» PROBLEM STATEMENT: In the vacation post below, list every person or group of people the writer mentions in the paragraph that begins "This week was a big one for me."

» EXCERPTED TEXT:
So a week has come and gone as the fastest in my life; funny how this exclusively happens on vacations. However, I did manage to get a lot done. I saw the people that I wanted to for the most part, there are a few souls I didn’t get to see and I just hope I can see them the next time around. I’m actually shooting for an October return to have an autumn experience for once. As much as I love San Diego’s beautiful weather there are a few natural occurrences that I have built a bit of fondness for.

This week was a big one for me. I got to see my best friends, my baby sister graduate, my cousin who I haven’t seen in forever, I even made peace with my mother after years of angst and confusion I just let it go. Who knows how much longer she has with us or myself for that matter so I decided that I would make my time count.

I also learned a few lessons in life and love. I finally got closure to a relationship that had haunted me for years and am confident that my life will be much easier to enjoy.

After all some doors need to be closed so others can be opened, right? I know it sounds corny as shit but I hated being one of those people I couldn’t stand listening to about their lover’s quarrels not giving the least bit of shit but now I can put that to rest.

As always it is never enough time spent with those you care about and for that reason alone we should all take a second to reflect on the way we live our lives. Some may be in that section of their lives where it is nothing but partying and drinking all night long and that may be working out for you. Others may have the fortune of being able to have their play as hard as their work and reach equilibrium, and THAT’S awesome. For other’s sorta living on the cusp, it may be time to re-evaluate.

Call that person you haven’t spoken to in a while, or don’t. The decision is that easy. However the real work, which nobody likes to do and I have certainly procrastinated on my end, is coping with the decisions made. Some people choose not to speak to that certain someone and continue to let it eat away at who they are. Avoiding isn’t dealing. In fact it’s borderline destructive behavior. I realized how much time I have wasted being angry at shit that was beyond my control, or trying to fix things that were beyond repair.

Sometimes the broken needs to be fixed by another. When things end they do so for a reason. That cliché that tells us to let shit be and if it comes back yada yada. There’s much more truth there than I had previously given credit for and now I see why.

Now I’m sure that most people you know will be fine with living that revolving door of a life that will just constantly play back again with the same outcome over and over, and they will continue to ask why and beg for advice they will never take. But you have an opportunity to be that spark to the eventual lighting in the right direction.

Over all I had a blast in Boston, I really don’t want to leave but I have these damn responsibilities that need tending to. I’ll be back soon, maybe one day for good, maybe just for another visit. Either way I hope to learn something new.

» SOURCE DATA:
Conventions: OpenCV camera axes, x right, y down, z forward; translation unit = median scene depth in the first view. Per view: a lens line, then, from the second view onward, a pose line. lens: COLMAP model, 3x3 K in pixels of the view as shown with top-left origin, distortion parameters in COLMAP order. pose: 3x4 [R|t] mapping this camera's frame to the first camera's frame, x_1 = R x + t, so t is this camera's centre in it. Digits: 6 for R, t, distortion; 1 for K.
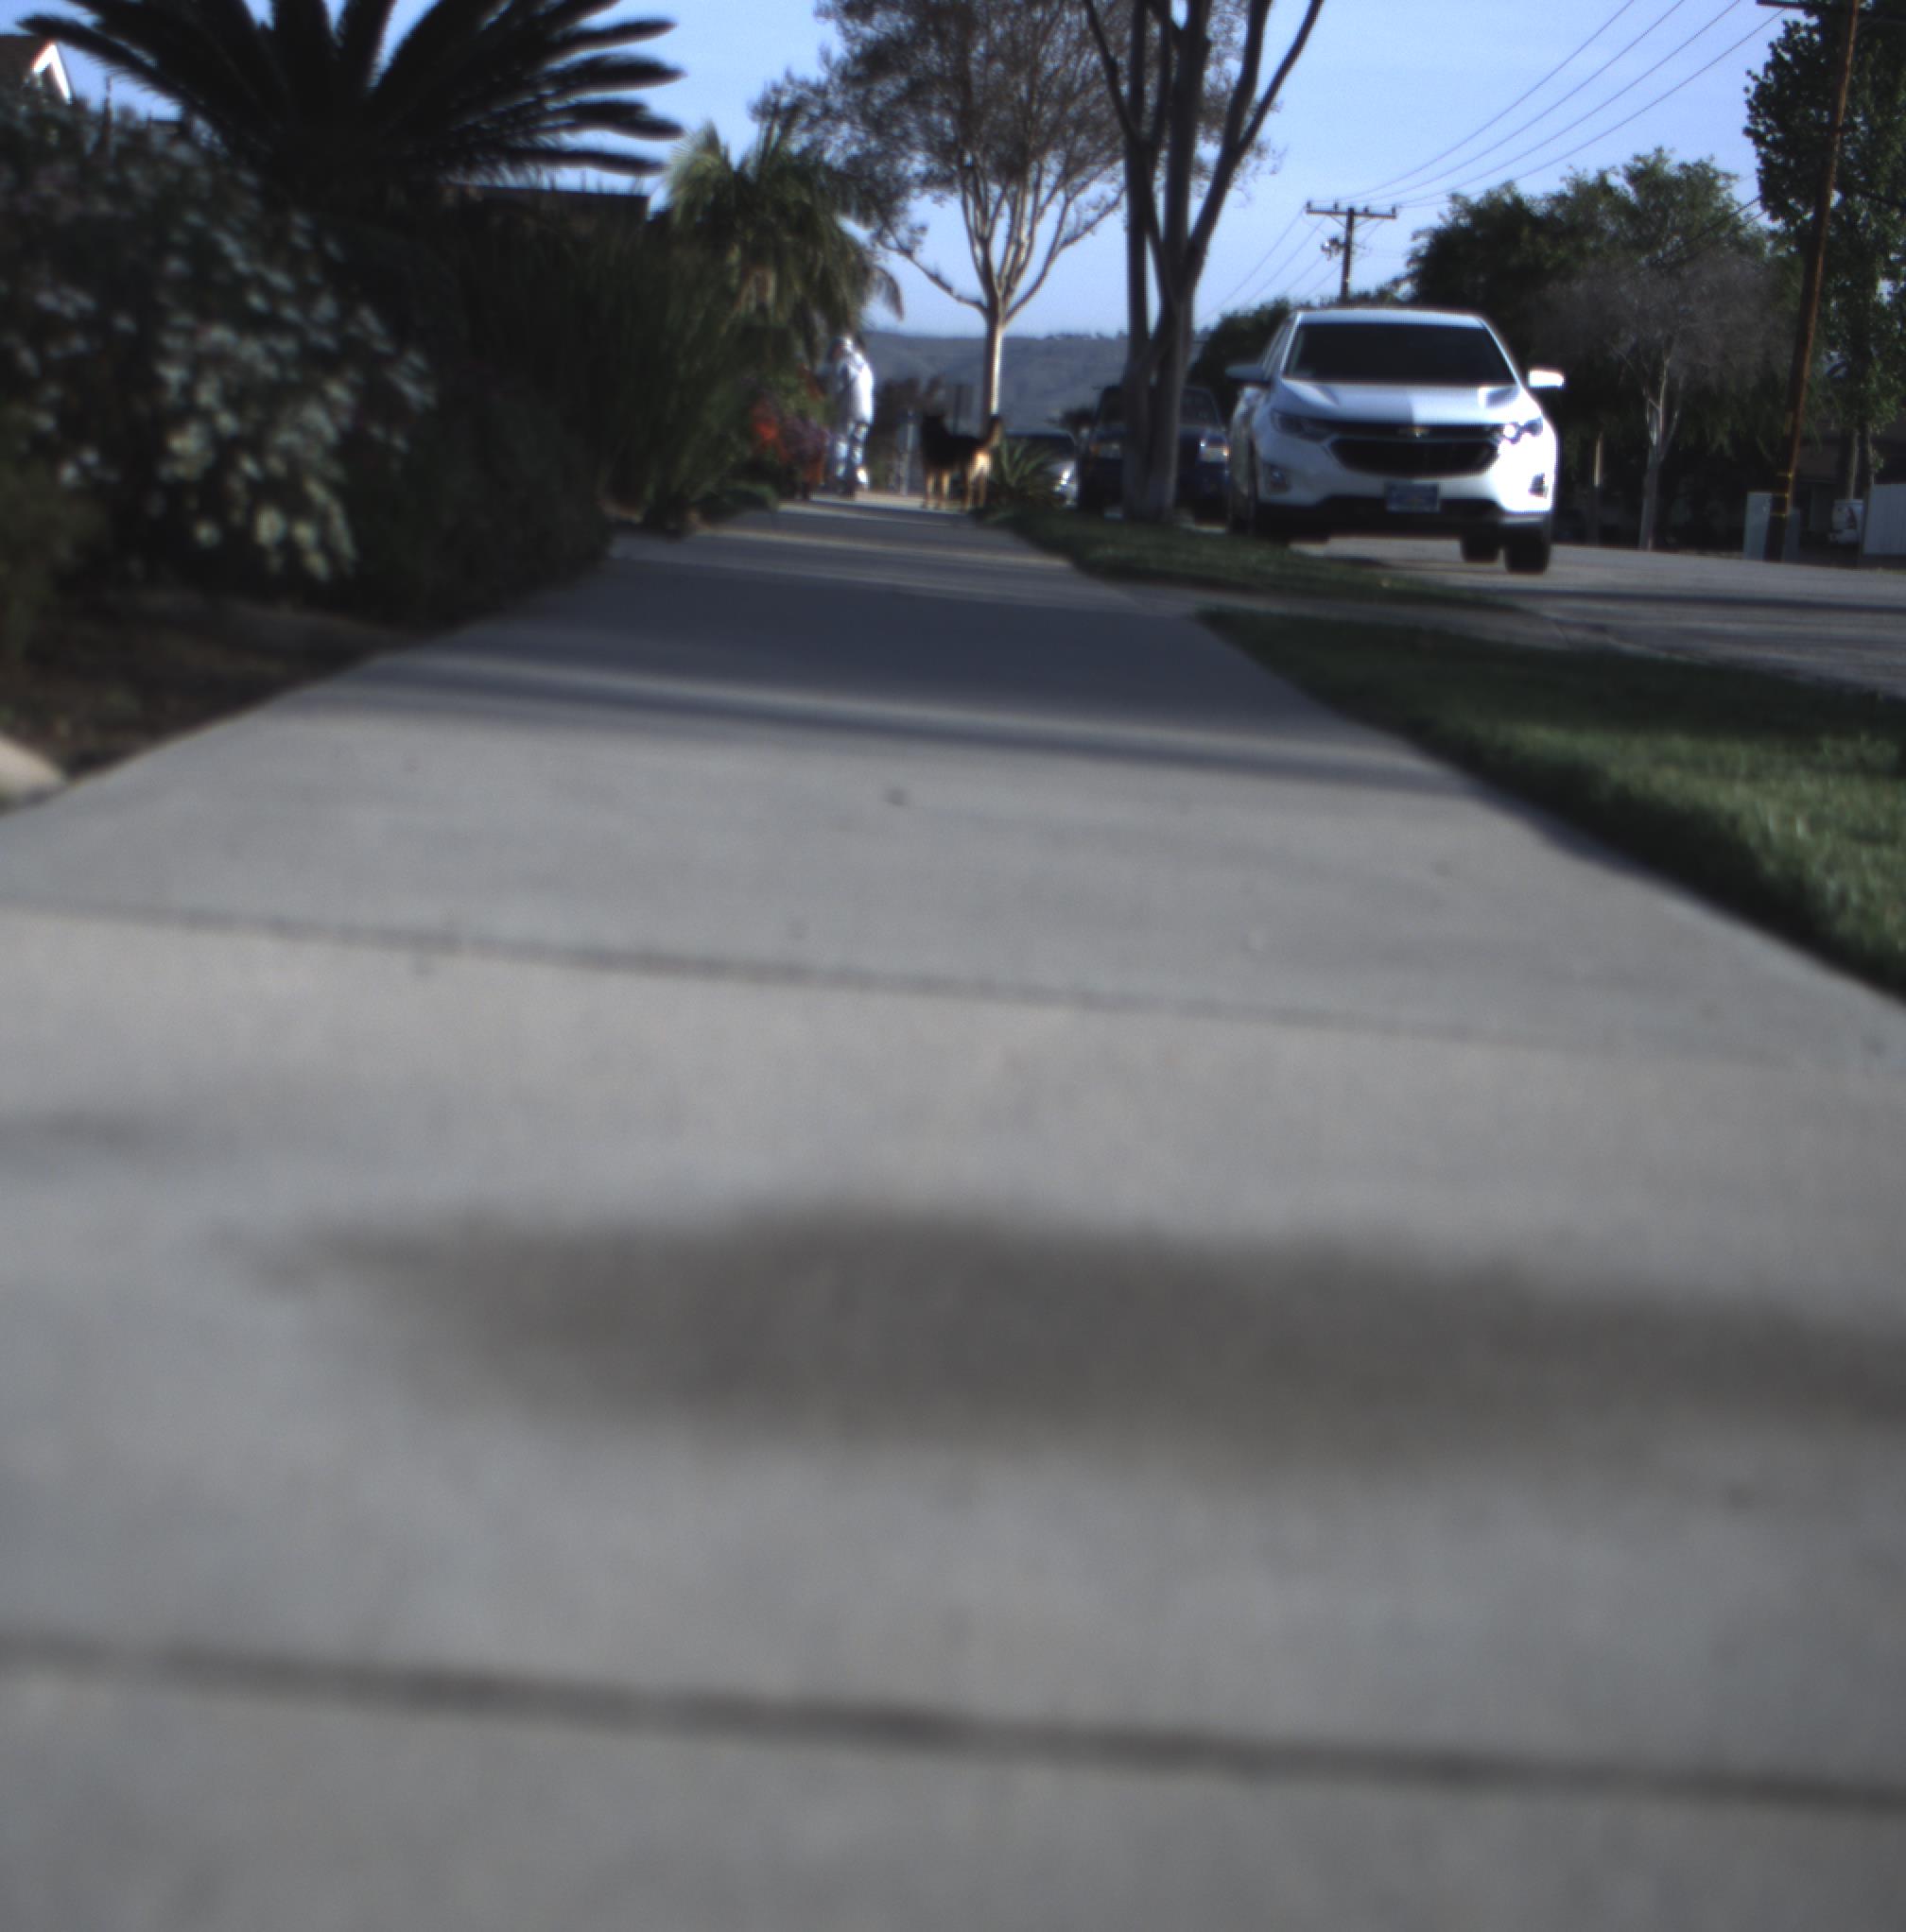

» EXERCISE RESPONSE:
- Best friends
- Baby sister
- Cousin
- Mother